I have followed the instructions in this post using a rate stream.
Stream-Static Join: How to refresh (unpersist/persist) static Dataframe periodically
However, whenever the first unpersist (wether with or without blocking=True) occurs, the following persist is ignored, and from then on the dataframe is read in each trigger instead of being cached in storage.
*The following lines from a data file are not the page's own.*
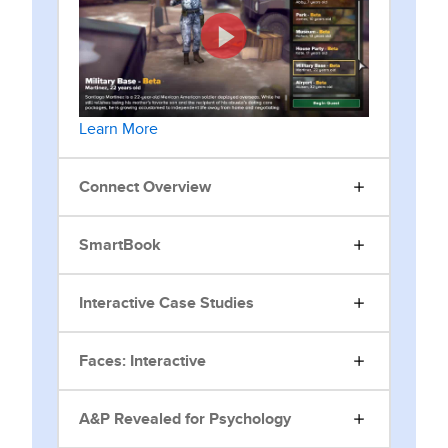
Learn More
Connect Overview
SmartBook
Interactive Case Studies
Faces: Interactive
A&P Revealed for Psychology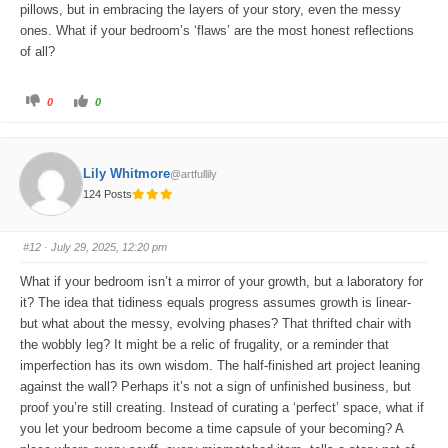
pillows, but in embracing the layers of your story, even the messy
ones. What if your bedroom’s ‘flaws’ are the most honest reflections
of all?
C
C
0
0
l
l
i
i
c
c
k
k
f
f
o
o
Lily Whitmore
@artfullily
r
r
t
t
124 Posts
h
h
u
u
m
m
b
b
s
s
#12
· July 29, 2025, 12:20 pm
d
u
o
p
w
.
What if your bedroom isn’t a mirror of your growth, but a laboratory for
n
.
it? The idea that tidiness equals progress assumes growth is linear-
but what about the messy, evolving phases? That thrifted chair with
the wobbly leg? It might be a relic of frugality, or a reminder that
imperfection has its own wisdom. The half-finished art project leaning
against the wall? Perhaps it’s not a sign of unfinished business, but
proof you’re still creating. Instead of curating a ‘perfect’ space, what if
you let your bedroom become a time capsule of your becoming? A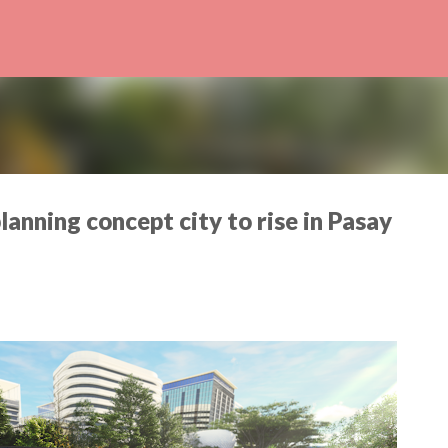
Skip to main content
lanning concept city to rise in Pasay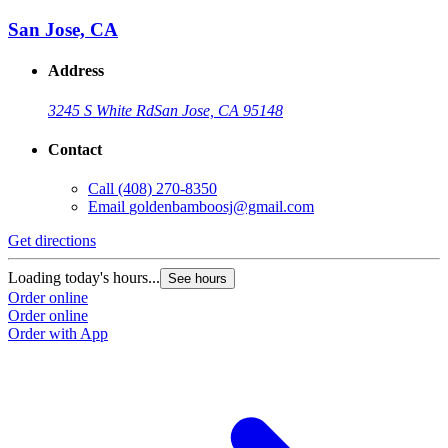
San Jose, CA
Address
3245 S White Rd
San Jose, CA 95148
Contact
Call
(408) 270-8350
Email
goldenbamboosj@gmail.com
Get directions
Loading today's hours...
See hours
Order online
Order online
Order with App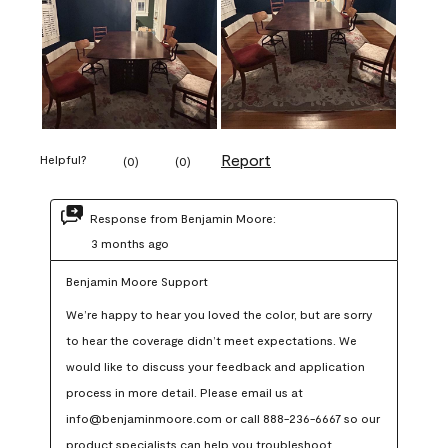
Report
Helpful?
(
0
)
(
0
)
Response from Benjamin Moore:
3 months ago
Benjamin Moore Support
We’re happy to hear you loved the color, but are sorry 
to hear the coverage didn’t meet expectations. We 
would like to discuss your feedback and application 
process in more detail. Please email us at 
info@benjaminmoore.com or call 888-236-6667 so our 
product specialists can help you troubleshoot.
this is how my code looks like:
# Read static dataframe
static_df = spark.read \
.option("multiline", True) \
.format("jdbc") \
.option("url", JDBC_URL) \
.option("user", USERNAME) \
.option("password", PASSWORD) \
.option("numPartitions", NUMPARTITIONS) \
.option("query", QUERY) \
.load()\
.na.drop(subset=[MY_COL]) \
.repartition(MY_COL) \
.persist()
# Create rate stream
staticRefreshStream = spark.readStream.format("rate") \
.option("rowsPerSecond", 1) \
.option("numPartitions", 1) \
.load()
def foreachBatchRefresher(batch_df, batch_id):
global static_df
print("Refreshing static table")
static_df.unpersist()
static_df = spark.read \
.option("multiline", True) \
.format("jdbc") \
.option("url", JDBC_URL) \
.option("user", USERNAME) \
.option("password", PASSWORD) \
.option("numPartitions", NUMPARTITIONS) \
.option("query", QUERY) \
.load()\
.na.drop(subset=[MY_COL]) \
.repartition(MY_COL) \
.persist()
staticRefreshStream.writeStream \
.format("console") \
.outputMode("append") \
.queryName("RefreshStaticDF") \
.foreachBatch(foreachBatchRefresher) \
.trigger(processingTime='1 minutes') \
.start()
staticRefreshStream.awaitTermination()
The other parts including reading the streaming Dataframe, dataframe transformations and writing to a sink are omitted. Any idea what I'm missing?